Moose at the Alaska Wildlife Conservation Center
Moose at the Alaska Wildlife Conservation Center

We arrived in Seward and proceeded down the world’s bumpiest road to our cabin right on the shores of Resurrection Bay.

The view from every room of the cabin is stunning! We can see glaciers right from our bed!

The beach at low tide - our cabin is the second brown one from the left
The beach at low tide – our cabin is the second brown one from the left

When we were at the Anchorage Museum, we learned about the 1964 earthquake. It had a huge impact on this part of Alaska. The land dropped 10 feet from that earthquake. Water from the sea rushed in and flooded the land. Many trees along the shoreline were killed by the saltwater.

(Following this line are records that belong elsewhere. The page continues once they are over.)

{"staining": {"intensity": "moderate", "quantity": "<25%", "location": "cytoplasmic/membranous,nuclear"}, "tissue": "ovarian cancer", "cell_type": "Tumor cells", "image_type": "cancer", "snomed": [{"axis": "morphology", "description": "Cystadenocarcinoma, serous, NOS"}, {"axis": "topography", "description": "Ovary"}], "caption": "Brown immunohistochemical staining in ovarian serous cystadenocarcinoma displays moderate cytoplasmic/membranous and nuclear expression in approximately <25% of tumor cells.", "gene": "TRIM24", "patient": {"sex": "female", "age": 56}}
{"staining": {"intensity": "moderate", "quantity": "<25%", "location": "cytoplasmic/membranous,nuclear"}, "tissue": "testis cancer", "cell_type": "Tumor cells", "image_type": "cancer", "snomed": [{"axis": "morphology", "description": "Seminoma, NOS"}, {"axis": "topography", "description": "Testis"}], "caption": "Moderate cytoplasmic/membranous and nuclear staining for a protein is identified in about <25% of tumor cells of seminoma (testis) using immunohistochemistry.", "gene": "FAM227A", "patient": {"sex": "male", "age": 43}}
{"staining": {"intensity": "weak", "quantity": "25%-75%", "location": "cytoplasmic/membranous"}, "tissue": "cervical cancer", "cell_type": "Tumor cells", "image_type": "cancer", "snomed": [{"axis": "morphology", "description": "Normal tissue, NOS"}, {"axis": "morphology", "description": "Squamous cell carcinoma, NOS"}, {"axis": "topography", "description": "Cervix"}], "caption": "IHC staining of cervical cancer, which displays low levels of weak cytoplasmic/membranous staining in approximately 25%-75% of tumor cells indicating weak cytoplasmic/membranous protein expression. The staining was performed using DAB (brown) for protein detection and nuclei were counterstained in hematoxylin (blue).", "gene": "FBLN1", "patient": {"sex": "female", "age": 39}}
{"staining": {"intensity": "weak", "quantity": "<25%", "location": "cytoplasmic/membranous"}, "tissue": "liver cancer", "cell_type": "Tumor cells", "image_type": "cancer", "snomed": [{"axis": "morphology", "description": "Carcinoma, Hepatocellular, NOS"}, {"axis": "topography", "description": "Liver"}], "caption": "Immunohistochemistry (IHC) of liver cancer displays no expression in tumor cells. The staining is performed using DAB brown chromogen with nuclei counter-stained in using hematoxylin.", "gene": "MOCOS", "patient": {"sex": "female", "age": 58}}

The remains of those trees dot the shoreline as an eerie reminder. These forests are aptly named ghost forests. The fog in the pictures with the ghost trees makes them seem even more ghostly.

Flat Kathy and the ghost trees at Lowell Point, Seward
Flat Kathy and the ghost trees at Lowell Point, Seward

Paprika and Oregano were excited that the rain slowed to a drizzle and the water in Resurrection Bay was calm enough for them to go on a guided ocean kayak trip. Paprika told me it was too dangerous for me to come along because the water is only 50 degrees and 1000 feet deep. As you know, I don’t swim so well, so I waited for them to come home.

When Paprika and Oregano returned from their kayak trip, they told me all about it. The water was as calm as glass. They kayaked alongside porpoises and seals. Bald eagles were perched in the trees along the shoreline. When they were finished kayaking 4 hours later, their arms were so tired they had trouble carrying me back into our cabin.

The magnificent view of the glaciers and mountains from our cabin
The magnificent view of the glaciers and mountains from our cabin

The weather is wreaking havoc with our plans again today. We were supposed to go on a glacier tour into the Kenai Fjords, but when we woke up, there was so much fog we couldn’t see the mountains or the water just outside our windows. The tour was canceled, but Paprika managed to book us on a different tour tomorrow.

We’ll enjoy our cabin and the beach today and remain ever hopeful that the weather will clear up by tomorrow. I don’t have fingers, but if I did, I’d have them crossed.